Funciona como episódio final?

Em termos de clímax emocional, funciona muito bem:

  • O sacrifício de Taniel e a transformação de Leroy, que finalmente entrega a responsabilidade a Will sem tentar moldá-lo à própria dureza.

  • O espírito de Rich ajudando no momento decisivo, unindo luto, amizade e sobrenatural.

  • A prisão de Pennywise numa espécie de “gaiola de energia” que ecoa sua própria natureza, sem cair na falsa promessa de derrota definitiva. 

Em certos mometos, o episódio tropeça na quantidade de arcos que tenta resolver, como a ação militar, ritual cósmico, desenvolvimento de Hallorann, elo de pai e filho, mitologia do tempo não linear, fan service com Beverly, coda da família Hanlon… Tudo isso deixa a batalha final com aspecto meio “bagunçado” e inflado, mas “Winter Fire” entrega um final satisfatório e forte para a temporada.


Ligações com outras obras de King

Além das conexões mais óbvias com o próprio It, o episódio (e a temporada) conversam com:

  • O Iluminado – via Hallorann, seu “brilho” e a dimensão de sacrifício mental ligada ao uso do dom. 

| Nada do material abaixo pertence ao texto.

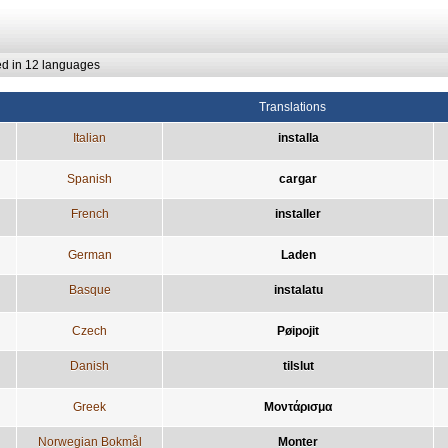
ed in 12 languages
Translations
Italian
installa
Spanish
cargar
French
installer
German
Laden
Basque
instalatu
Czech
Pøipojit
Danish
tilslut
Greek
Μοντάρισμα
Norwegian Bokmål
Monter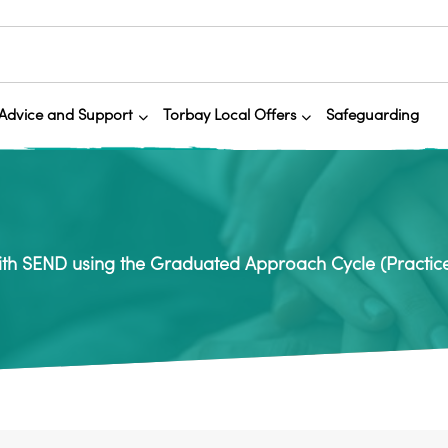
Advice and Support
Torbay Local Offers
Safeguarding
ith SEND using the Graduated Approach Cycle (Practic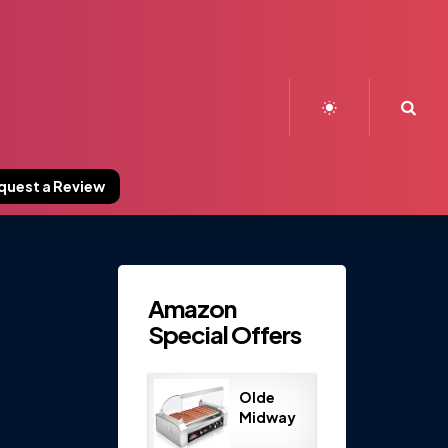
Sea
quest a Review
Amazon
Special Offers
Olde
Midway
Electric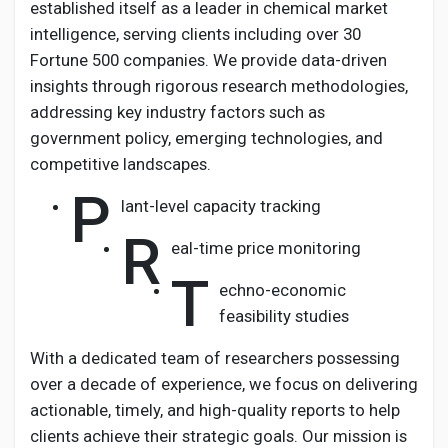
established itself as a leader in chemical market
intelligence, serving clients including over 30
Fortune 500 companies. We provide data-driven
insights through rigorous research methodologies,
addressing key industry factors such as
government policy, emerging technologies, and
competitive landscapes.
P
lant-level capacity tracking
R
eal-time price monitoring
T
echno-economic
feasibility studies
With a dedicated team of researchers possessing
over a decade of experience, we focus on delivering
actionable, timely, and high-quality reports to help
clients achieve their strategic goals. Our mission is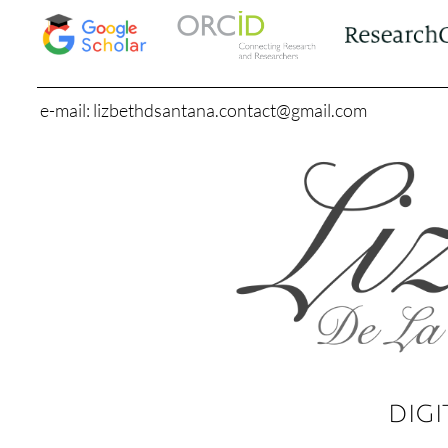
e-mail: lizbethdsantana.contact@gmail.com
DIGI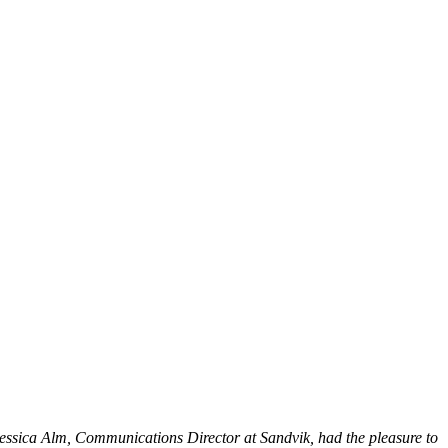
essica Alm, Communications Director at Sandvik, had the pleasure to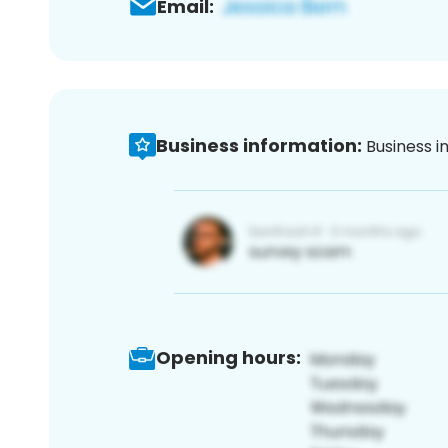
Email:
Business information:
Business i
Opening hours: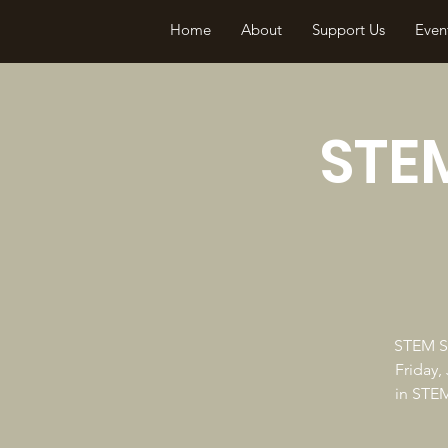
Home
About
Support Us
Even
STEM
STEM So
Friday,
in STEM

  • O Aprendiz / Shawshank e outros dramas carcerários de King, de maneira mais sutil, na forma como o sistema militar e institucional é mostrado como ambiente de opressão e cegueira moral. (Aqui é mais uma inferência crítica, ancorada nas leituras temáticas da série.)

  • O próprio debate sobre O Nevoeiro é referenciado indiretamente, mas os criadores já deixaram claro que a névoa de Derry é “propriedade” de Pennywise, não crossover de multiverso.


Potencial para segunda temporada

Considerando:

  • a ambição de expandir a mitologia de It;

  • a qualidade da direção de Muschietti no final;

  • o bom uso de Hallorann, Maturin, Beverly e Mrs. Kersh para costurar o “Kingverso”;

  • e os tropeços pontuais de ritmo e excesso de subtramas,.

Criativamente, a série deixa pontas importantes para uma continuação:

  • deixa ganchos claros (outros ciclos de It, vigília dos Hanlon, Ingrid/Mrs. Kersh, a própria lógica temporal de Pennywise);

  • foi pensada pelos criadores como uma história em três eras, o que sugere material elaborado além da 1ª temporada; 

  • e, até aqui, mostrou audiência forte para os padrões da HBO. 

Oficialmente, a HBO ainda não confirmou uma segunda temporada, mas o próprio final funciona como prova de conceito. O universo de Derry aguenta novas histórias sem depender apenas do Clube dos Perdedores clássico.